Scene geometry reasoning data
= Beginning of Section =

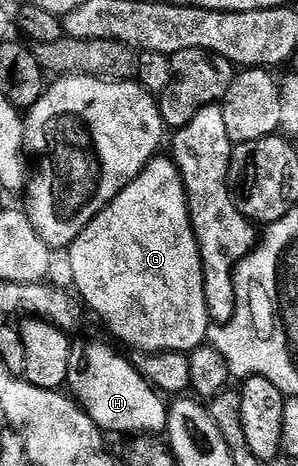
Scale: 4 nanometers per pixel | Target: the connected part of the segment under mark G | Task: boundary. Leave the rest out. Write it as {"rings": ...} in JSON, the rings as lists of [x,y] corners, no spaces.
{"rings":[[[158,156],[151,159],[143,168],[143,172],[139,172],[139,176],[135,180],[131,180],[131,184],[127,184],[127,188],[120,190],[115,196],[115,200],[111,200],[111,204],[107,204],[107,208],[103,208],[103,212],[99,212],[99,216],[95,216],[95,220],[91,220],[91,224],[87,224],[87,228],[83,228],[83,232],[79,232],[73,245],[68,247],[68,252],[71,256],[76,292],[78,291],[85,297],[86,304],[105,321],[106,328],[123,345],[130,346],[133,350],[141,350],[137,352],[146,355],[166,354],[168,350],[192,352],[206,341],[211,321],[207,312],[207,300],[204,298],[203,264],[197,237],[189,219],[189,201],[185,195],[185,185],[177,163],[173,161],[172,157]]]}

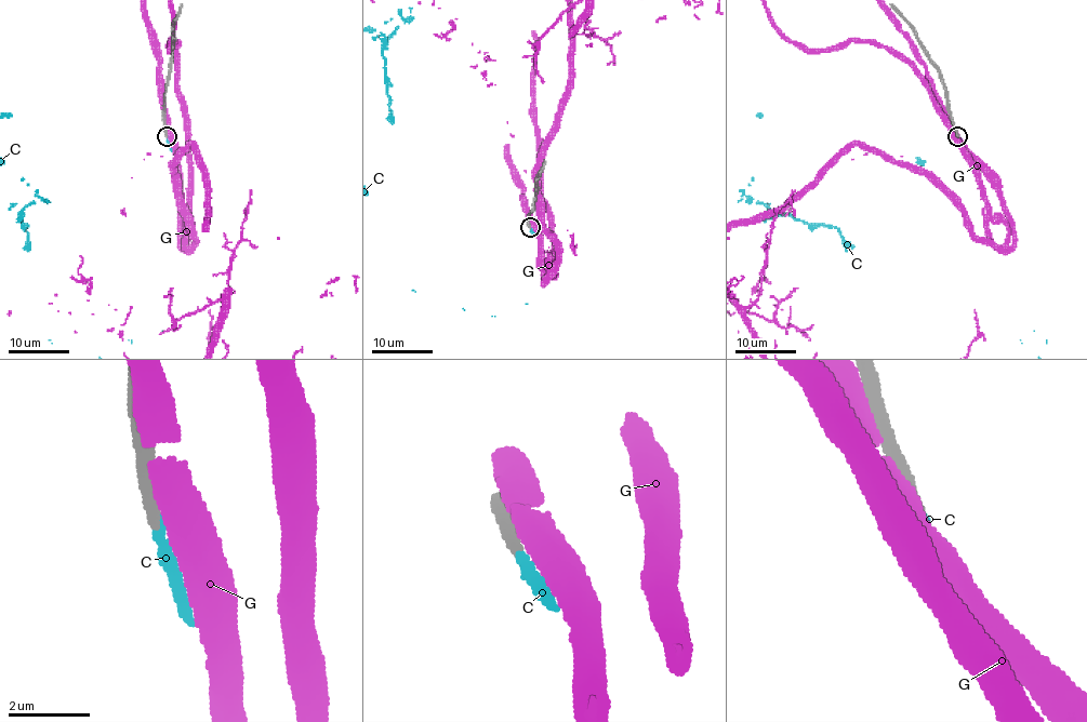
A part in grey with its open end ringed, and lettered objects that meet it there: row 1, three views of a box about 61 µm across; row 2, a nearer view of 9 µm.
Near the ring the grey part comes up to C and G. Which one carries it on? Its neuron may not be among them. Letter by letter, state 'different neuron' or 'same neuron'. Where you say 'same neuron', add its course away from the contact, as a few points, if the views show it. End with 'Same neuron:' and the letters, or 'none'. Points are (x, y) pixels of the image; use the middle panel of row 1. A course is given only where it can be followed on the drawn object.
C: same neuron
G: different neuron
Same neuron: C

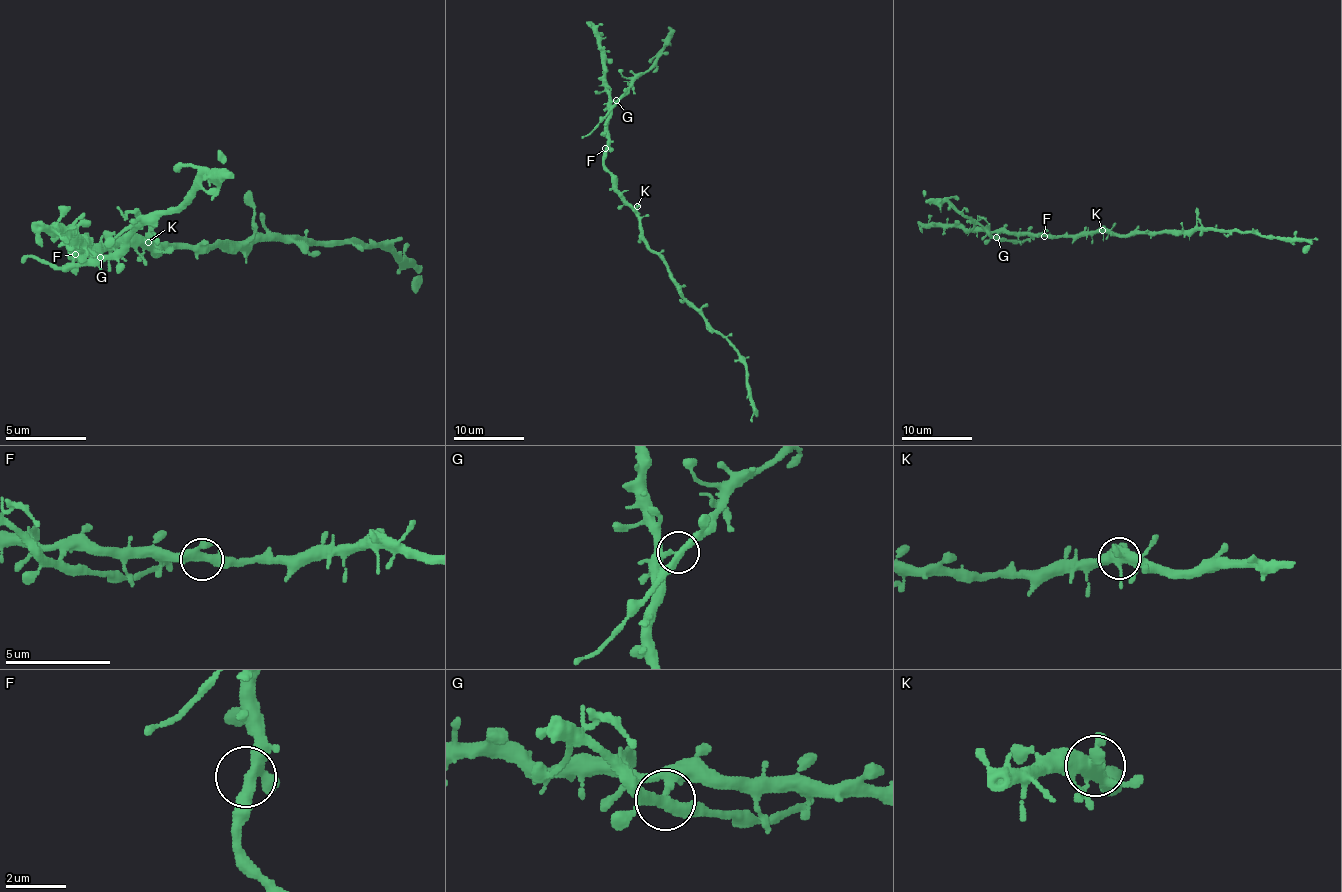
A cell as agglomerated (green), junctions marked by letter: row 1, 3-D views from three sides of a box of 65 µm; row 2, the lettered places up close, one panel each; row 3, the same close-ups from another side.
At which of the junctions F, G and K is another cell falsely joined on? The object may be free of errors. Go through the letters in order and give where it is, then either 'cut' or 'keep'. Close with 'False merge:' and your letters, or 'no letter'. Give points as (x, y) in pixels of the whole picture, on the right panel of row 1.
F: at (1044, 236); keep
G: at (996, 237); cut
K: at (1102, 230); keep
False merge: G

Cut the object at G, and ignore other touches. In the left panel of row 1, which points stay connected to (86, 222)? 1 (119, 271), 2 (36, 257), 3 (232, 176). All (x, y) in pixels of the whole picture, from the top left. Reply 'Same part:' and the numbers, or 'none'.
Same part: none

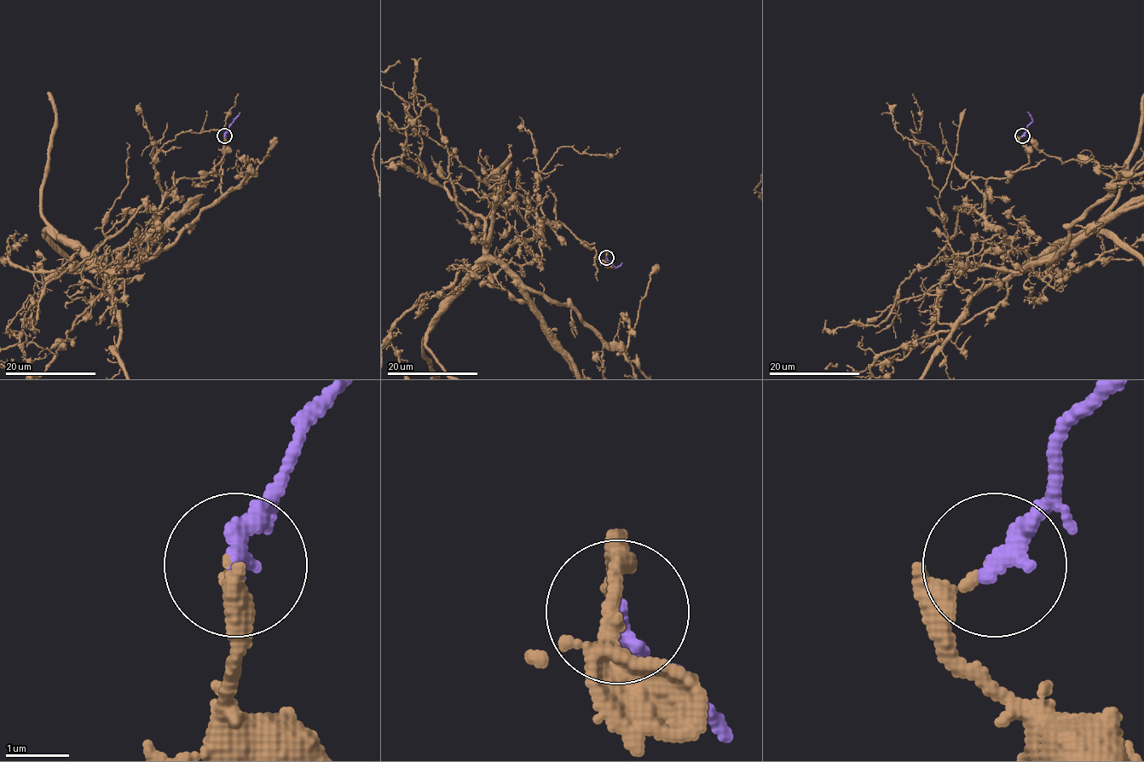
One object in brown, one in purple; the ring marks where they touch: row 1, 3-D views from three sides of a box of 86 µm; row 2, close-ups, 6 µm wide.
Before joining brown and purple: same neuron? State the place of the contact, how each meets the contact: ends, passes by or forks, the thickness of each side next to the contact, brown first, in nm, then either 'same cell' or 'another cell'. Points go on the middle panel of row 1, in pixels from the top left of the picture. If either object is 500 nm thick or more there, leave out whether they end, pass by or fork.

= End of Section =

▸ WORK REQUIRED
Give back, exactly and without pictures, the stretch of the records above from the line containing "Cut the object" through the line containing "One object in", with both end lines included.

▸ SOLVED EXERCISE
Cut the object at G, and ignore other touches. In the left panel of row 1, which points stay connected to (86, 222)? 1 (119, 271), 2 (36, 257), 3 (232, 176). All (x, y) in pixels of the whole picture, from the top left. Reply 'Same part:' and the numbers, or 'none'.
Same part: none

One object in brown, one in purple; the ring marks where they touch: row 1, 3-D views from three sides of a box of 86 µm; row 2, close-ups, 6 µm wide.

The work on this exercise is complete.